Boris Johnson’s poor Brexit deal avoids a worse outcome. The British prime minister on Thursday struck a last-gasp agreement to leave the European Union, hours before the start of a crucial summit of European leaders. Winning parliamentary approval for the economically costly plan will be hard. At least the chaotic exit that Johnson had threatened is off the table for now.
Boris Johnson’s allies hailed the agreement as a triumph of high-stakes negotiation. The reality is far less rosy. True, the deal reopens the 2018 withdrawal agreement the EU struck with former Prime Minister Theresa May, and removes the “backstop” that could have kept the UK tied to European customs rules. EU leaders had repeatedly ruled out either change.
To achieve this, however, the UK had to make far-reaching concessions. Northern Ireland will effectively remain in Britain’s single market for goods and farm products.
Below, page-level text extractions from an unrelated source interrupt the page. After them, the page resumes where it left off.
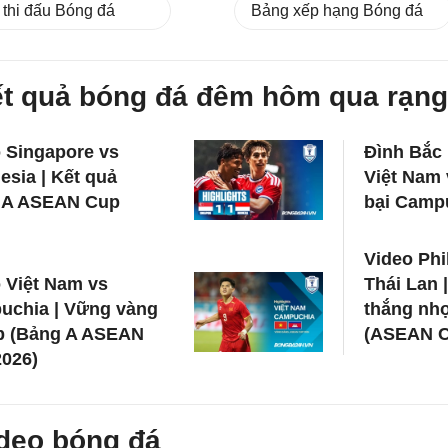
 thi đấu Bóng đá
Bảng xếp hạng Bóng đá
t quả bóng đá đêm hôm qua rạng
 Singapore vs
Đình Bắc 
esia | Kết quả
Việt Nam 
 A ASEAN Cup
bại Camp
Video Phi
 Việt Nam vs
Thái Lan |
uchia | Vững vàng
thắng nh
ếp (Bảng A ASEAN
(ASEAN C
026)
deo bóng đá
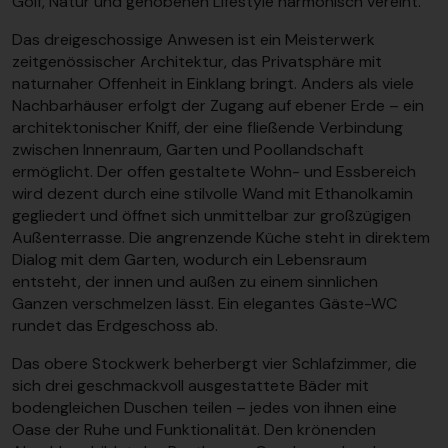
Golf, Natur und gehobenen Lifestyle harmonisch vereint.
Das dreigeschossige Anwesen ist ein Meisterwerk
zeitgenössischer Architektur, das Privatsphäre mit
naturnaher Offenheit in Einklang bringt. Anders als viele
Nachbarhäuser erfolgt der Zugang auf ebener Erde – ein
architektonischer Kniff, der eine fließende Verbindung
zwischen Innenraum, Garten und Poollandschaft
ermöglicht. Der offen gestaltete Wohn- und Essbereich
wird dezent durch eine stilvolle Wand mit Ethanolkamin
gegliedert und öffnet sich unmittelbar zur großzügigen
Außenterrasse. Die angrenzende Küche steht in direktem
Dialog mit dem Garten, wodurch ein Lebensraum
entsteht, der innen und außen zu einem sinnlichen
Ganzen verschmelzen lässt. Ein elegantes Gäste-WC
rundet das Erdgeschoss ab.
Das obere Stockwerk beherbergt vier Schlafzimmer, die
sich drei geschmackvoll ausgestattete Bäder mit
bodengleichen Duschen teilen – jedes von ihnen eine
Oase der Ruhe und Funktionalität. Den krönenden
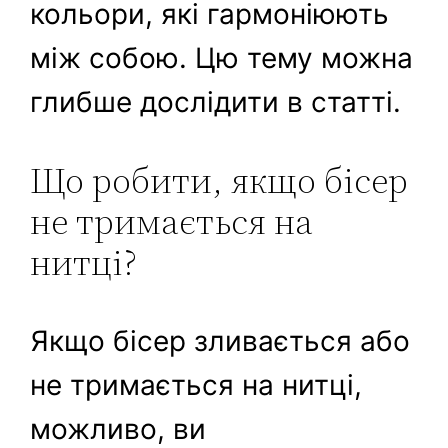
кольори, які гармоніюють
між собою. Цю тему можна
глибше дослідити в статті.
Що робити, якщо бісер
не тримається на
нитці?
Якщо бісер зливається або
не тримається на нитці,
можливо, ви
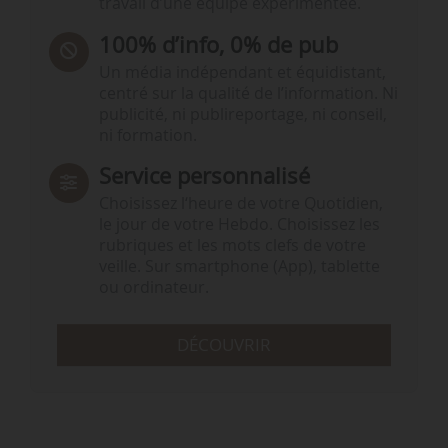
travail d’une équipe expérimentée.
100% d’info, 0% de pub
Un média indépendant et équidistant,
centré sur la qualité de l’information. Ni
publicité, ni publireportage, ni conseil,
ni formation.
Service personnalisé
Choisissez l‘heure de votre Quotidien,
le jour de votre Hebdo. Choisissez les
rubriques et les mots clefs de votre
veille. Sur smartphone (App), tablette
ou ordinateur.
DÉCOUVRIR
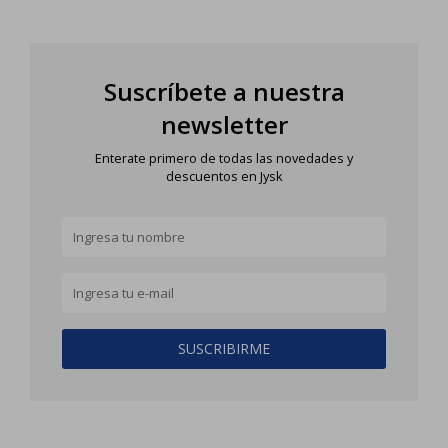
Suscríbete a nuestra
newsletter
Enterate primero de todas las novedades y
descuentos en Jysk
SUSCRIBIRME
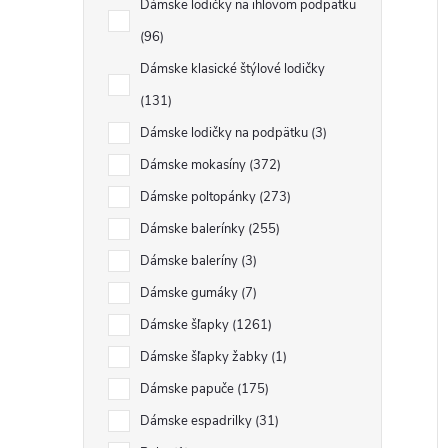
Dámske lodičky na ihlovom podpätku
96
Dámske klasické štýlové lodičky
131
Dámske lodičky na podpätku
3
Dámske mokasíny
372
Dámske poltopánky
273
Dámske balerínky
255
Dámske baleríny
3
Dámske gumáky
7
Dámske šľapky
1261
Dámske šľapky žabky
1
Dámske papuče
175
Dámske espadrilky
31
To avoid introducing a hard border with Ireland, Britain will also police the EU customs union at Northern Ireland’s ports and airports. Johnson had previously insisted such moves would not be necessary.
Yet compromises necessary to win over EU negotiators – and, crucially, the Irish prime minister – also make it harder for Johnson to secure approval at home.
The Democratic Unionist Party which repeatedly voted against May’s Brexit plan said on Thursday it could not support the new deal. That means the prime minister will need support from factions of the opposition Labour Party to get it through parliament.
Yet other aspects of Johnson’s revised deal are hard for his political opponents to swallow. The agreement waters down a previous British pledge to not undercut EU labour market rules and environmental standards.
This will complicate future trade negotiations, limiting the UK’s access to EU markets and increasing the economic costs of Brexit.
The UK in a Changing Europe, a think tank, estimates that in this scenario, UK gross domestic product per head after a decade would be 2.5% lower compared with staying in the bloc.
If Britain’s parliament rejects the deal on Saturday, Johnson is legally required to seek another Brexit extension – which EU countries will almost certainly grant. The prime minister will then probably push for an election in an attempt to secure a majority.
Another option would be for parliament to accept the compromise, subject to it winning popular support in a referendum. The likelihood of Britain leaving the EU by the end of October remains slim. At least the damaging “no-deal” Brexit that Johnson has spent much of his short premiership threatening to impose has faded into the background.